Non fu però facile impresa — Clelia si dibattè con tanto furore — che il demonio di prete — e l’eunuco avevan già le mani intrise di sangue — quando si fece innanzi anche il corpulento e dissoluto ausiliario. — I tre riuniti finirono a domare la povera fanciulla — disarmarla e condurla scapigliata in un’alcova attigua alla stanza. — alcova senza dubbio destinata a tali oscene nequizie.
Chi ha letto la storia dei Preti — ricorderà che un Farnese; — figlio di Papa — turpemente violò un vescovo di Fano di cui s’era innamorato — facendolo tenere dai suoi scherani. — Che cosa ci sarebbe di strano adunque, se lo stesso spediente si usasse con una femmina? — A tanto si preparavano questi servi di Dio — contro la svenuta, sventurata fanciulla!
In quel mentre però — un baccano d’inferno s’intese di fuori — un urto terribile sconficcò la porta e in mezzo alla stanza furono visti piombare due uomini — il cui volto avrebbe fatto impallidire il demonio. — Eppure eran bei volti quelli! belle fattezze! ingigantite da quel sentimento sublime che crea gli eroi!
Attilio fuori di sè, corse all’amata fanciulla — e forse i malandrini profittando di quell’errore avrebbero potuto svignarsela — che, lì era Muzio solo — freddo e solenne — girando lo sguardo tagliente sui tre atterriti. — Dopo un momento entrava Silvio — all’arrivo del quale — Muzio additandogli la porta «Nessuno esca» disse.
Poi col pugnale alla mano — ordinò — pena la vita — al prelato di coricarsi boccone — la stessa ingiunzione fece ai due complici; — quando furono in quell’attitudine, tirò fuori una corda e cominciò a legare il più grasso — colle mani di dietro — Chiese poscia ad Attilio altra fune — e legò Gianni — il Monsignore riservò per ultimo — e mentre stringeva il legame tanto da stritolare le ossa degli scellerata un maligno sorriso sfiorava la bella bocca del mendico.
Ahi! gridava il prete, mentre Muzio stringeva — e quegli — «Perverso! non gridavi ahi! nella notte in cui hai derubato un orfano delle sue sostanze — e lo riducevi alla mendicità. — Non mormoravi ahi! quando portavi le vergini infelici a questo infame stupratore!

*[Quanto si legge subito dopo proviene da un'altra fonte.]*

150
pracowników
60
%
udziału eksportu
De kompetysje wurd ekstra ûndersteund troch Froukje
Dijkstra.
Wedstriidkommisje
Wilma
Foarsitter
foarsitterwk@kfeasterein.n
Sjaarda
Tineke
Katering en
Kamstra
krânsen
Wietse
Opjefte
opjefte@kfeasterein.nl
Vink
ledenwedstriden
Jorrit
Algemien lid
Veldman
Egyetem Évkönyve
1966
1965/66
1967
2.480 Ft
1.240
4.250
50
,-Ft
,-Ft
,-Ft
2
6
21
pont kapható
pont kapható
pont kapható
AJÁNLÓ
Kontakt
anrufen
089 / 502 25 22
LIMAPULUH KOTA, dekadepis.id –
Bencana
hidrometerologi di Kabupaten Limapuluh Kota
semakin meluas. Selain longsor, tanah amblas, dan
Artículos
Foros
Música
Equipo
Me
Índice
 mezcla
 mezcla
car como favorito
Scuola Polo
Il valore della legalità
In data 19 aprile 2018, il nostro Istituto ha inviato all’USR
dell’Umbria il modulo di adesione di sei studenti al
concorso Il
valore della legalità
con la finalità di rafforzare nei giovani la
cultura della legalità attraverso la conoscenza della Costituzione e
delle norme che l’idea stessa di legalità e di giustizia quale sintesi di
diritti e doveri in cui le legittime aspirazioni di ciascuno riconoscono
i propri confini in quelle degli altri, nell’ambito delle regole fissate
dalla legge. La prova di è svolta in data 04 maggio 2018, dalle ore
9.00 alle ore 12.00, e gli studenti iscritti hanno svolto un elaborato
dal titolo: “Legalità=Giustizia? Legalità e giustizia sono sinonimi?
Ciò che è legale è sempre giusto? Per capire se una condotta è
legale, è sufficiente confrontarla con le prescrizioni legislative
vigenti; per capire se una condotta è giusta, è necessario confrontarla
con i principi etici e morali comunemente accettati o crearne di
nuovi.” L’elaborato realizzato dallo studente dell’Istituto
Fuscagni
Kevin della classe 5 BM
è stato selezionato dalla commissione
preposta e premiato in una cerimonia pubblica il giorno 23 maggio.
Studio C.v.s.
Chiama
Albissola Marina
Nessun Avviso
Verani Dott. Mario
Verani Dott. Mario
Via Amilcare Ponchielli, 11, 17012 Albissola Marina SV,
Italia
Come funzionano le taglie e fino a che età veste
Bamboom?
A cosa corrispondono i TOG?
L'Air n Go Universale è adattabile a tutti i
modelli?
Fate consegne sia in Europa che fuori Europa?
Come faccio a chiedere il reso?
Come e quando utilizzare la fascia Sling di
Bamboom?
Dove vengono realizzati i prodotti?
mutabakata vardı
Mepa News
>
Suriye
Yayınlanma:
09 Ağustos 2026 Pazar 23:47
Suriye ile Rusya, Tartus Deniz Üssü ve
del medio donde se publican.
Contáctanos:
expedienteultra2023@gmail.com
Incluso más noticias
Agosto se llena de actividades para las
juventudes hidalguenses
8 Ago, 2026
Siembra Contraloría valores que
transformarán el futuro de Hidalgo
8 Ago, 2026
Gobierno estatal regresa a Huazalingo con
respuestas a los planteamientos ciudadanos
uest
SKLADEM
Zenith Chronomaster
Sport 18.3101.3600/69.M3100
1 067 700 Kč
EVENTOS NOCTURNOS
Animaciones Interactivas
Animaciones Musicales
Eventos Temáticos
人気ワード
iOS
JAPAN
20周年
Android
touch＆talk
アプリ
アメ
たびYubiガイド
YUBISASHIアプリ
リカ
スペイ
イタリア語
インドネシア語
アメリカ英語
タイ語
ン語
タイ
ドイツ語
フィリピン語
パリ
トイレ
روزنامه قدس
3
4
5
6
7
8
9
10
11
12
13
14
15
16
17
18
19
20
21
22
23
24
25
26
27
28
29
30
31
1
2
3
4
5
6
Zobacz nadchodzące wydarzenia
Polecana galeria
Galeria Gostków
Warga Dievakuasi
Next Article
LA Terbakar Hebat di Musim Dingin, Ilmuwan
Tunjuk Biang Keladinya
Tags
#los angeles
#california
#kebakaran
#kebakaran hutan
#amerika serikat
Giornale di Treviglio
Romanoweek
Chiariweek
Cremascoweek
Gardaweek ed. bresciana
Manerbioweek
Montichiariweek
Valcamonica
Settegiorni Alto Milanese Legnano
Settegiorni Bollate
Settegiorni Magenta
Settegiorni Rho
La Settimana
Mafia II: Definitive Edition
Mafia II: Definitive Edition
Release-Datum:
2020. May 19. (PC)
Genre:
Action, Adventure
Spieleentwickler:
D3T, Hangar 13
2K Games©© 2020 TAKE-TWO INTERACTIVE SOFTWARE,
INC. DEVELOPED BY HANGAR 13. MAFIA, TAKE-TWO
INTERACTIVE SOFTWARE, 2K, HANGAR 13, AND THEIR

Non voglio nauseare chi legge — con tutte le bassezze, le giustificazioni — i giuramenti, le preghiere di questi tre perversi, per aver salva la vita. — Invano! — troppo sanguinose eran le ingiurie ricevute dai nostri tre amici e troppo prezioso l’olocausto dei tre mostri alla libertà di Roma. — Clelia, — Camilla — Manlio vittime loro, dovevano essere vendicate. — Colle mani legate dietro alla schiena ed una corda al collo — un dopo l’altro — i tre malfattori presto penzolarono fuori della finestra della stanza — di un’altezza di due piani dal terreno — ed al far del giorno, nella folla che si riuniva a contemplare l’orrendo spettacolo — una voce s’udì risuonare dicendo: — «Così, devono finire coloro — che in quindici secoli di menzogne, di corruzioni e d’inganni — hanno ridotto la Metropoli del mondo una cloaca.»